El judío y el emperador
(Tercer panfleto de Rhazes)
Roma dominaba ya el Mediterráneo y ensanchaba sus fronteras cada vez más hacia el interior de sus riberas. Las riquezas del mundo convergían hacia la capital del Imperio, que las absorbía como una gigantesca esponja. Las riquezas y también los dioses. Con una especie de avidez los romanos llenaban el panteón olímpico con divinidades procedentes de Egipto, Babilonia, Fenicia, India y Aracosia. Baal fornicaba con Venus, Mitra jugaba a los dados con Júpiter, Baco brindaba con Zoroastro.
Nadie era molestado por su religión. O casi nadie. Sólo había un dios por el que no se transigía: el emperador reinante. Y una sola diosa: la ciudad, engalanada con sus grandes hombres de tiempos pasados. «Rezad, si queréis, a las piedras del camino, a vuestros antepasados en los armarios o al olivo de vuestro jardín -clamaban los pontífices-, susurrad en secreto los misterios de Eleusis o de Dioniso, pero no olvidéis nunca ofrecer sacrificios al emperador y a la ciudad.»

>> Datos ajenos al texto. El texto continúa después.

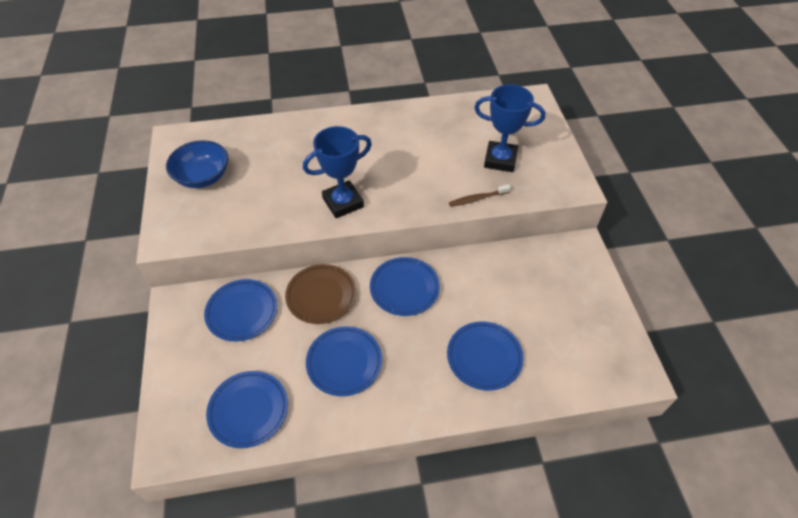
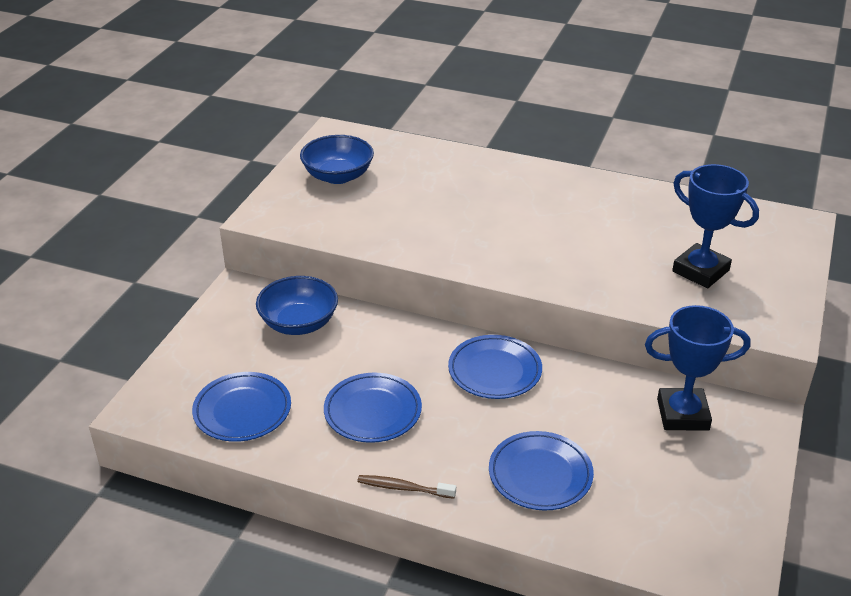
camera: 30 degrees right, 15 degrees down
blue plate [204,279,277,341] -> blue bowl [256,276,338,335]
brown plate [285,264,356,324] -> none
blue trophy [303,126,372,218] -> blue trophy moved to [645,305,751,431]
brown toothbrush [449,184,511,207] -> brown toothbrush moved to [357,475,456,499]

Comprenderás entonces, Amr, que los judíos, las gentes del Libro, del que también vosotros habéis salido, cristianos y musulmanes, fueran mal vistos, incomprendidos y temidos. En efecto, ellos no podían aceptar más dios que el Único.

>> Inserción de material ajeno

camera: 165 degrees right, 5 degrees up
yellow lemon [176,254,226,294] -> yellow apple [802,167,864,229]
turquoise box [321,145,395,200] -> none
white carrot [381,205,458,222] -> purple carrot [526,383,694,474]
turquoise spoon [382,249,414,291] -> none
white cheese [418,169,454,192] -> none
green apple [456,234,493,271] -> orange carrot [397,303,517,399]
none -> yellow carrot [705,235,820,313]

Palestina se había convertido en una provincia romana, la más turbulenta de todas ellas. El Sanedrín, el consejo de los sacerdotes de Jerusalén, cuidaba escrupulosamente de que se respetara la letra de la ley mosaica. Los prefectos que Roma nombraba allí (un puesto que parecía destinado a quienes habían caído en desgracia), preferían mostrarse lo más discretos posible. Evitaban sobre todo mezclarse en las incesantes disputas entre los rabinos, defensores del más estricto respeto de las leyes mosaicas, y la juventud urbana y culta, que se sentía atraída por los encantos de la literatura y la civilización helenas. El más conocido de estos prefectos era Poncio Pilato. Pero los representantes de Roma no siempre eran tan prudentes como él. Algunos, deseando hacer méritos ante el emperador, se mostraban muy activos. Uno de ellos decidió, por ejemplo, erigir una estatua de Octavio Augusto en la explanada del templo, para obligar a los judíos a rendirle culto. Lo único que logró con ello fue coaligar contra él a toda la población y provocar un levantamiento general. La consiguiente represión fue espantosa y se hizo extensiva a todos los lugares del Imperio donde hubiera comunidades judías en el exilio.
Estas colonias judías se habían establecido en gran número por todo el contorno del mar, en Partía, en Media, en Elam, en Mesopotamia, en Capadocia, en el Ponto, en Frigia, en Panfilia, en Creta y en tu Arabia natal. Las había hasta en la India, tal vez descendientes de antiguos soldados de Alejandro. Otros habían acompañado a sus vecinos fenicios, y después a los griegos, hasta sus factorías de Iberia, Lusitania, Sicilia y la Galia. La más reciente y miserable de estas colonias estaba en Roma; la más opulenta, en Alejandría.